Work item: Rewrite the source text of the entries below, swapping every occurrence of "denote-tasks" for "org-tasks" and changing nothing else. Omit the pictures from your answer.
|---|
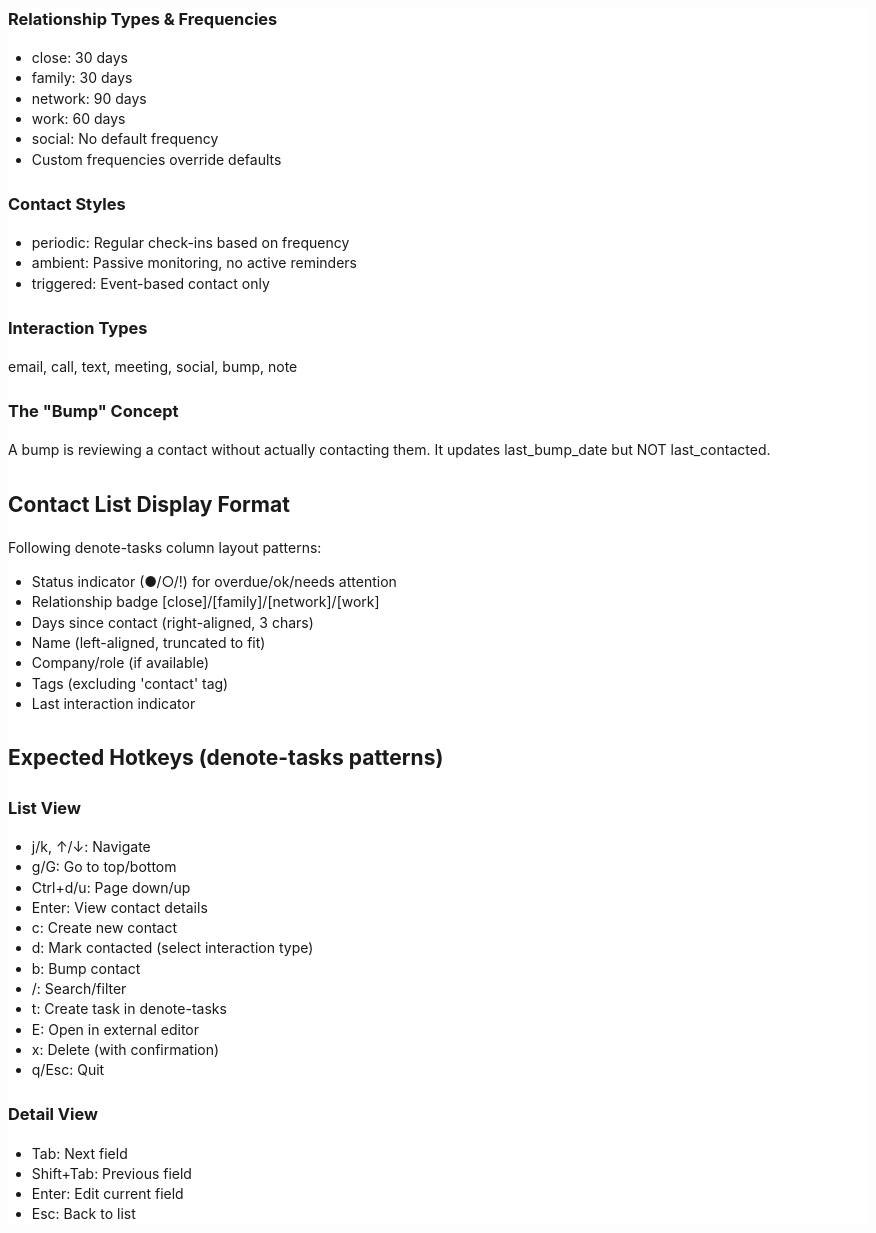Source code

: ### Relationship Types & Frequencies
- close: 30 days
- family: 30 days  
- network: 90 days
- work: 60 days
- social: No default frequency
- Custom frequencies override defaults

### Contact Styles
- periodic: Regular check-ins based on frequency
- ambient: Passive monitoring, no active reminders
- triggered: Event-based contact only

### Interaction Types
email, call, text, meeting, social, bump, note

### The "Bump" Concept
A bump is reviewing a contact without actually contacting them. It updates last_bump_date but NOT last_contacted.

## Contact List Display Format

Following denote-tasks column layout patterns:
- Status indicator (●/○/!) for overdue/ok/needs attention
- Relationship badge [close]/[family]/[network]/[work]
- Days since contact (right-aligned, 3 chars)
- Name (left-aligned, truncated to fit)
- Company/role (if available)
- Tags (excluding 'contact' tag)
- Last interaction indicator

## Expected Hotkeys (denote-tasks patterns)

### List View
- j/k, ↑/↓: Navigate
- g/G: Go to top/bottom
- Ctrl+d/u: Page down/up
- Enter: View contact details
- c: Create new contact
- d: Mark contacted (select interaction type)
- b: Bump contact
- /: Search/filter
- t: Create task in denote-tasks
- E: Open in external editor
- x: Delete (with confirmation)
- q/Esc: Quit

### Detail View
- Tab: Next field
- Shift+Tab: Previous field
- Enter: Edit current field
- Esc: Back to list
|---|
Output below:
Source code

: ### Relationship Types & Frequencies
- close: 30 days
- family: 30 days  
- network: 90 days
- work: 60 days
- social: No default frequency
- Custom frequencies override defaults

### Contact Styles
- periodic: Regular check-ins based on frequency
- ambient: Passive monitoring, no active reminders
- triggered: Event-based contact only

### Interaction Types
email, call, text, meeting, social, bump, note

### The "Bump" Concept
A bump is reviewing a contact without actually contacting them. It updates last_bump_date but NOT last_contacted.

## Contact List Display Format

Following org-tasks column layout patterns:
- Status indicator (●/○/!) for overdue/ok/needs attention
- Relationship badge [close]/[family]/[network]/[work]
- Days since contact (right-aligned, 3 chars)
- Name (left-aligned, truncated to fit)
- Company/role (if available)
- Tags (excluding 'contact' tag)
- Last interaction indicator

## Expected Hotkeys (org-tasks patterns)

### List View
- j/k, ↑/↓: Navigate
- g/G: Go to top/bottom
- Ctrl+d/u: Page down/up
- Enter: View contact details
- c: Create new contact
- d: Mark contacted (select interaction type)
- b: Bump contact
- /: Search/filter
- t: Create task in org-tasks
- E: Open in external editor
- x: Delete (with confirmation)
- q/Esc: Quit

### Detail View
- Tab: Next field
- Shift+Tab: Previous field
- Enter: Edit current field
- Esc: Back to list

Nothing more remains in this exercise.